I’ve spent my career working in and alongside special education teams, and I’ve never seen the need for paraeducator support as urgent as it is today. While districts around the country are facing special educator shortages, paraeducators are even harder to find. With new laws and regulations, more demands are being placed on them, yet only 17 states have competency standards for paraeducators. To provide clear expectations, consistent training, and a professional framework, I believe schools and districts must reimagine the role itself, starting with how to prepare and support the people behind it.
Establishing Professional Standards to Train and Retain Paraeducators
One way I show my respect for paraeducators is to call them “paraeducators.” They’re not aides or assistants; they’re educators. Paraeducators bring incredible dedication to their roles, but many enter the classroom with little to no background in education, much less special education or the evidence-based strategies required to support these students. Even so, newly hired paraeducators are expected to be skilled professionals from day one, and to play an essential role in delivering special education services, but if they don’t receive the foundational training needed to support students with disabilities, the results are often burnout, turnover, and frustration for everyone involved, including the students who rely on them. To stop the revolving door, I helped develop the LEARN Paraeducator Framework, which is grounded in decades of research and designed to professionalize the paraeducator role with clear standards, shared language, and consistent expectations.
What LEARN Means to Paraeducators
LEARN is an acronym that outlines five core competencies, all of which have specific applications for special education paraeducators:
● Lead and support instruction: The emphasis here is on “support.” Teachers are the ones driving the curriculum, while paraeducators help students connect with the curriculum. They might modify materials on the spot, implement behavior plans, or help a student build social skills over lunch.
● Ensure a safe and productive environment: Paraeducators actively ensure a safe, supportive learning environment by identifying hazards, following emergency procedures, and by engaging with students. They often need to use de-escalation practices and positive reinforcement strategies to support student behavior.
● Act professionally and ethically: Typically, paraeducators come from the community, so they're often familiar with the children and the families, and may also have other information about their students. They must understand and follow confidentiality laws in and out of the classroom.
● Recognize the whole child: Students with disabilities often require support in areas that are not traditionally covered by a course in school.

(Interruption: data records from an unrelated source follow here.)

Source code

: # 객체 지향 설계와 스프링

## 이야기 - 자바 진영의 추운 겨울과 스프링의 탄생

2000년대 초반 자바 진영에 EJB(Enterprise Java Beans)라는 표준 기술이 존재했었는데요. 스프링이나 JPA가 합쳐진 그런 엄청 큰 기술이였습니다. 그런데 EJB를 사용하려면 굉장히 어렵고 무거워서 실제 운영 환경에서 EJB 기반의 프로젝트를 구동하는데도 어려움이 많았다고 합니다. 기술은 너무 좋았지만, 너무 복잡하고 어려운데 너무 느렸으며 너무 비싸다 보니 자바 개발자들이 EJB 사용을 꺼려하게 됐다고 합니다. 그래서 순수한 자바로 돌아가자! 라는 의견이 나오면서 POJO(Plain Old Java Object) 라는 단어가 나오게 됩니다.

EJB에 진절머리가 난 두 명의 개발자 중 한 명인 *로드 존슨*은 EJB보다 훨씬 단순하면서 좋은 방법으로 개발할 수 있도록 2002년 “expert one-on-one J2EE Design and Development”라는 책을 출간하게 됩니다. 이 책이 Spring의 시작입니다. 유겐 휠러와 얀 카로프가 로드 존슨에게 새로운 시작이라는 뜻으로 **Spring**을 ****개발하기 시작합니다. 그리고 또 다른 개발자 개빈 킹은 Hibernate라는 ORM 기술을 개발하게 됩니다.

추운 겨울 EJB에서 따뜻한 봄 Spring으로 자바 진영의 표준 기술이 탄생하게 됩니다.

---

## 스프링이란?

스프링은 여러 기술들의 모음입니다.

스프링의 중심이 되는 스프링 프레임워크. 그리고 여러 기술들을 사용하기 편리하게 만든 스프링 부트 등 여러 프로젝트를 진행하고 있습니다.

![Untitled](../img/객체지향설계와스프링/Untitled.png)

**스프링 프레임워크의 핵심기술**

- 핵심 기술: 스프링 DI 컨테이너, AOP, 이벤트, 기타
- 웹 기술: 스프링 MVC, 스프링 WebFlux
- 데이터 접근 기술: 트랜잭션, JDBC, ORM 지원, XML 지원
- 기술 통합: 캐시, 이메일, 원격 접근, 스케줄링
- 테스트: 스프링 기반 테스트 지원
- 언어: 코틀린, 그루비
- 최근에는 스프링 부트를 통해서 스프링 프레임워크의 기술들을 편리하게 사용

This is where the paraeducator may come in to help students develop social skills, physical skills, communication skills, behavioral skills, and safety skills. Depending on the IEP, the most powerful lesson they teach a student might be how to have a conversation with a peer.
● Navigate the school setting as part of a team: As part of the educational team, paraeducators need to know how to communicate with their teammates and support each other. They need to know when to back off and when to step in.
Paraeducators certainly benefit from having clear expectations and guidance, but teachers and principals benefit, too. Instead of wondering what to expect from paraeducators, they now have a shared rubric to use while supporting the professional growth of the paraeducator, including assessing strengths and challenges and potentially working together in a mentorship to identify professional development needs and monitor paraeducator performance and progress.
Professionalizing Paraeducators
Clear expectations do more than help educators get started in their job; they help keep them in the classroom. According to a recent survey, 78 percent of paraeducators said they find their work deeply fulfilling—but nearly three-quarters also said they plan to leave within a year. Why? Because passion alone can’t sustain them in a job that typically comes with low pay, little or no pre-hire training, and a lack of clarity about what success looks like. That’s where standards like LEARN Paraeducator Framework matter. The adoption of a framework can inspire both paraeducators and other education professionals to recognize that being a paraeducator can be a career itself. When they can collaborate with teachers and administrators to assess their skills, receive job-specific professional development, and be a true part of the educational team, the paraeducator can find their place in the school and in their future. They receive the respect that they deserve and are able to offer stable, consistent support to students and schools.
Paraeducators are often the adults with whom a student with a disability spends the most time. They implement accommodations, build trust, and make learning accessible. Being a paraeducator can and should be a career. To give them the support they need, no paraeducator should walk into a school unsure of what’s expected of them, unsupported in their training, or unrecognized for their impact. National standards like the LEARN Paraeducator Framework and a commitment to treat paraeducators as the essential professionals they are can be the impetus needed to transform a historically fragmented, disrespected, and underpaid workforce into the indispensable member of the educational team that they truly are.